SOURCE =
I cooked up a feast...took me three days with visiting in between...had Poole Christmas on the 24th and Burton Christmas on the 25th at John's sister's (  Betty Burton Gary - '65 - and her husband    Rocky - '64) new home in Powhatan, NW of Richmond.  There were 22 of us there.  Went to see Narnia with the kids on Monday, on Tuesday we drove out to Christiansburg, Va. to see my nephew Kevin and his wife and their three kids.  There are 14 little ones counting both sides of the family!  Three babies about one year old and others ranging up to 8.  So adorable!   

Drove all day today in rain!  Home sweet home.  Much to be thankful for. 

Love and joy, Jeanb

   What a marvelous, blessed Christmas you had!  Thanks for sharing it with us, Lady!  Happy New Year!



  From Bill Black ('66) of GA - 12/30/05 - "Life in LaFreakin'Grange":

Well, THIS made the Atlanta news, plus got a brief mention on the Weather Channel, so for those of you who signed up for the" All-Quinn's-News, All-The-Time", here goes:
I have now been through my absolute first serious hail storm.

TASK REQUIREMENTS =
**1.** Could you rewrite the rows from the line with "order: Poales" through the end of the rows as a JSON list of strings, one string per line, with blank lines and pictures left out?
**2.** Can you extend the alumni newsletter about the hail storm, picking up after its last sentence?

MATERIAL SUPPLIED =
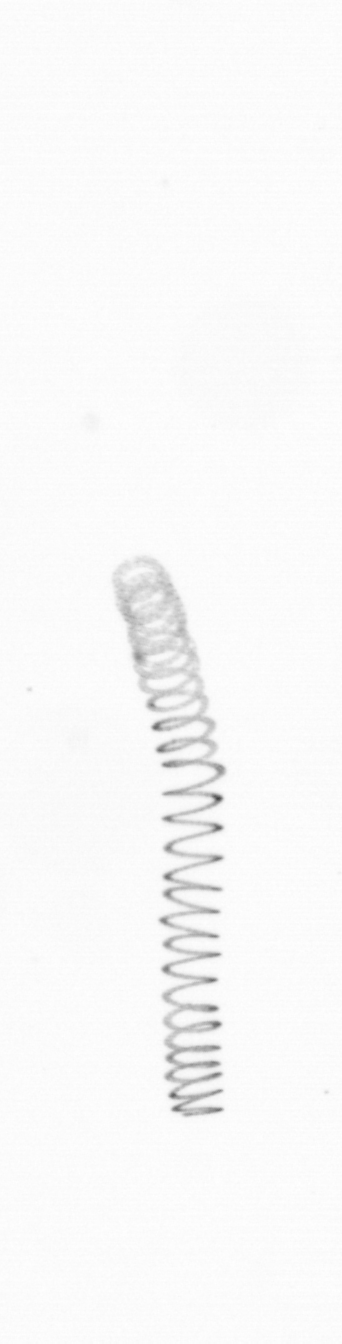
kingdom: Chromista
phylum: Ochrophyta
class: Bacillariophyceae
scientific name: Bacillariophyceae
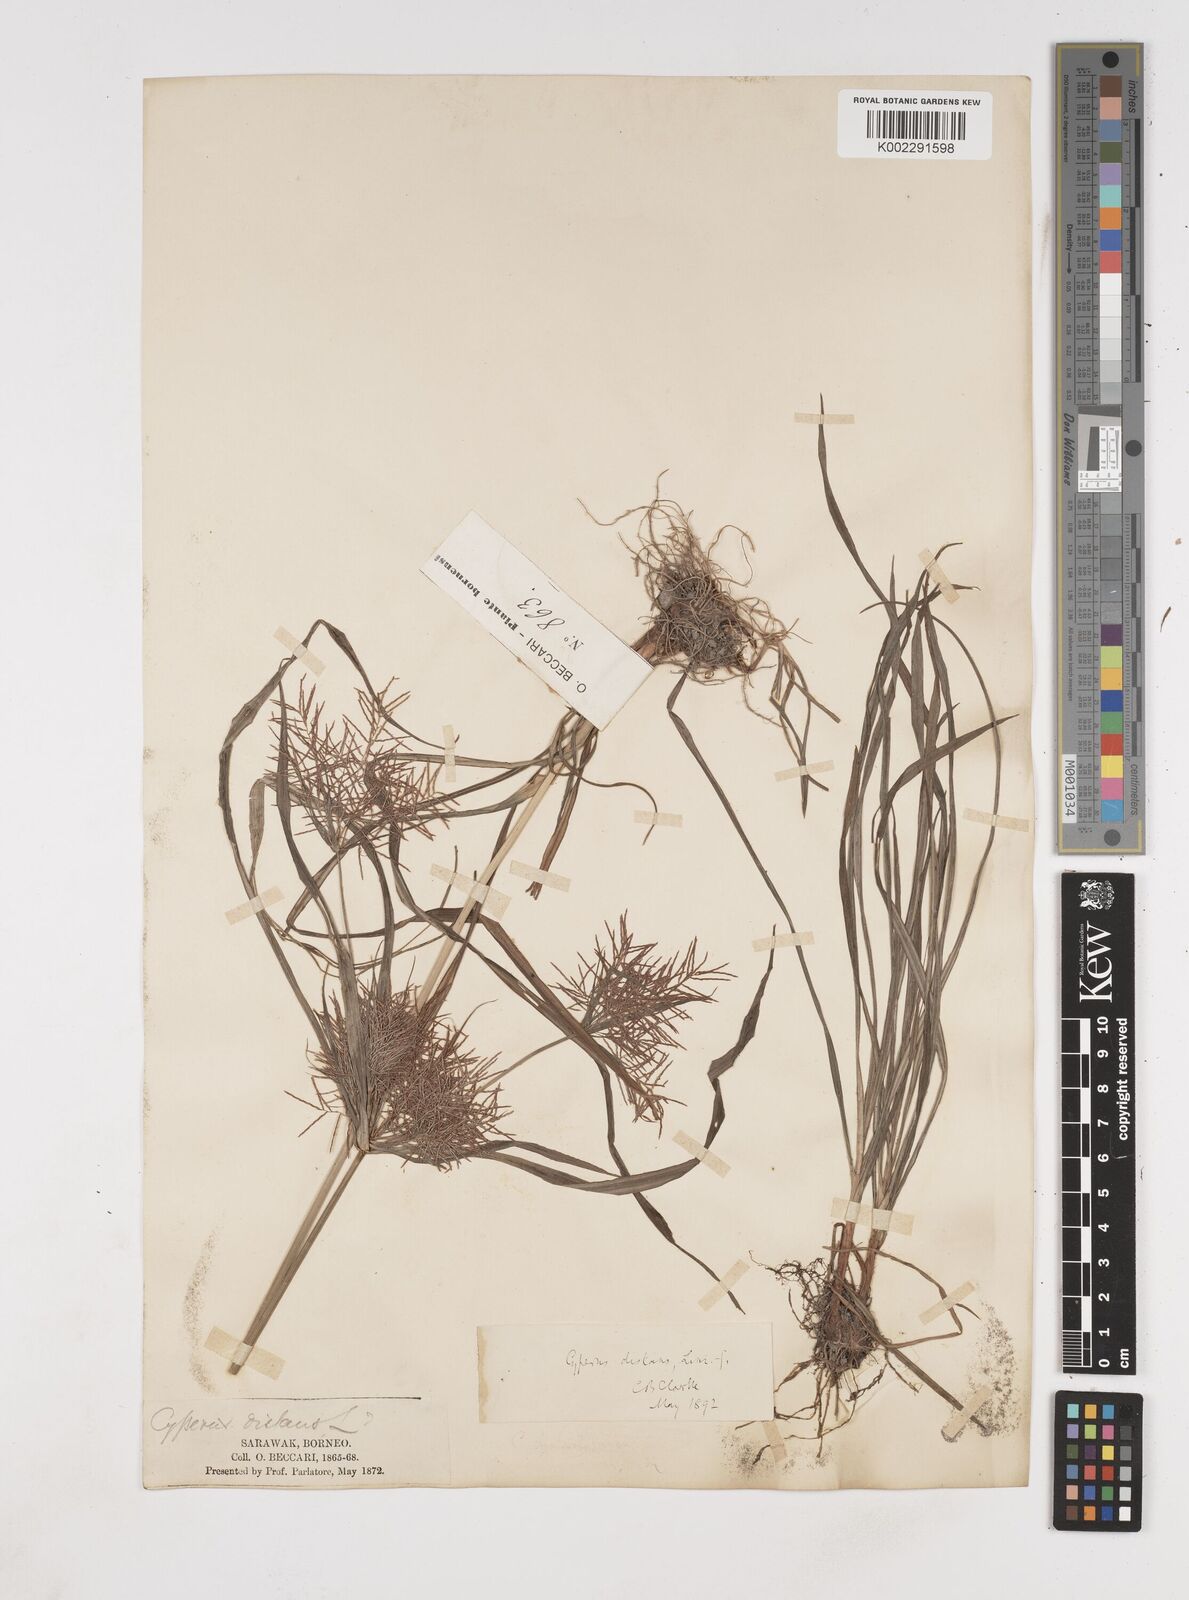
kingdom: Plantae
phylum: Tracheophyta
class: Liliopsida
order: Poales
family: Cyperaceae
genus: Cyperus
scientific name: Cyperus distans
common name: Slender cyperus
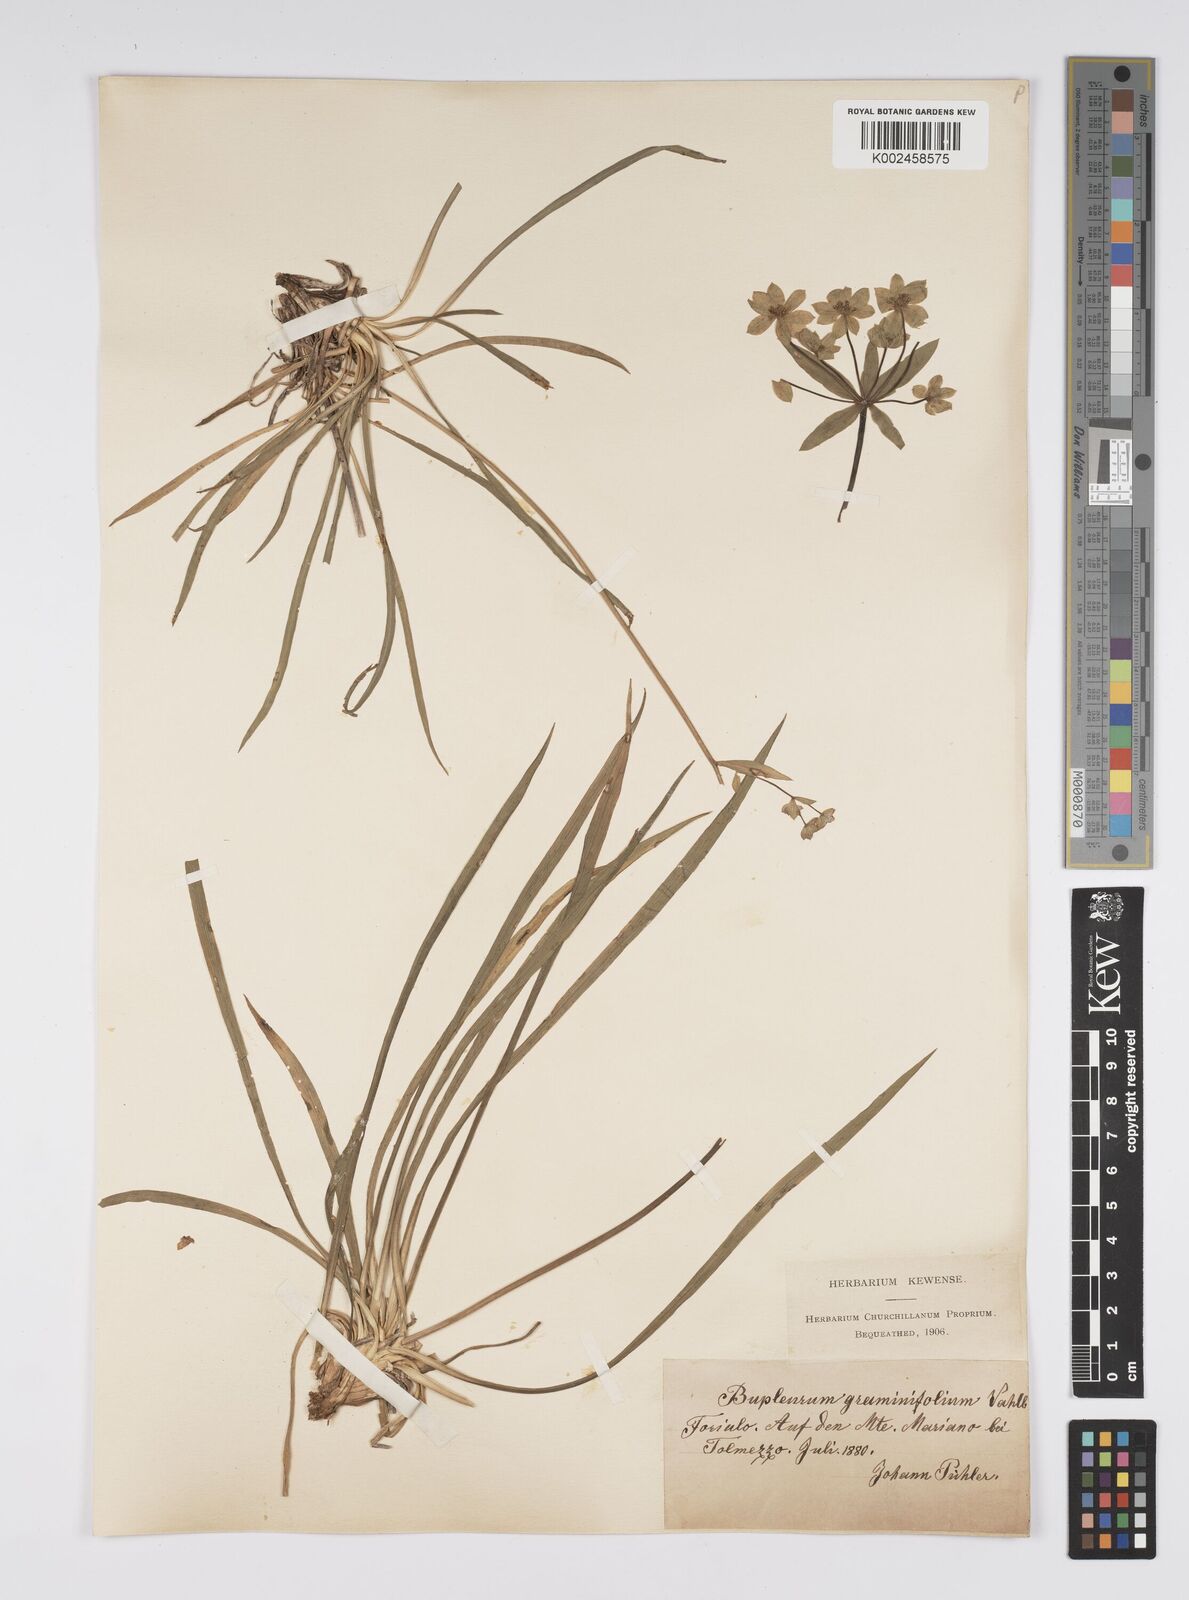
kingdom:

ANSWERS FOR THE TASKS =
**1.**
[
  "order: Poales",
  "family: Cyperaceae",
  "genus: Cyperus",
  "scientific name: Cyperus distans",
  "common name: Slender cyperus",
  "kingdom:"
]

**2.**
The day started with rain, thunder and lightning at eight o'clock ( something else I never remembered in the morning back in Richmond, except maybe one hot summer ) that stayed around 'til about noon.   Three of us were in the visitor center at H&DE, and commented,: "Well.. another day of entertaining each other, right?".  Attendance is disgustingly slow, again, especially since I'd convinced myself that the holidays would mean out-of-town guests that needed to  see the house and winter version of the gardens, and the hundred or so orchids in the greenhouse.
But three old ladies did show up, and since the tour person had left about one o'clock for a family emergency ( **sigh** another emergency?  ) I had to drive them up to the house in the open-sided tram   plus give the house tour.  Which I hardly ever do.  I can't talk intelligently about the antiques anymore, except for a few favorite paintings , so I took along my docent manual.  Outside, it had turned into a much nicer day, and was even kind of warm in the sunshine, with a little breeze.
The three women could not stay together, and since I stayed near the oldest and slowest, I was constantly saying: "Let me show you something back here in the foyer you might find interesting.  Nope.  They just bolted, and I was sure one of them would swing her shoulder bag and knock over a table of Alice Callaway's porcelains.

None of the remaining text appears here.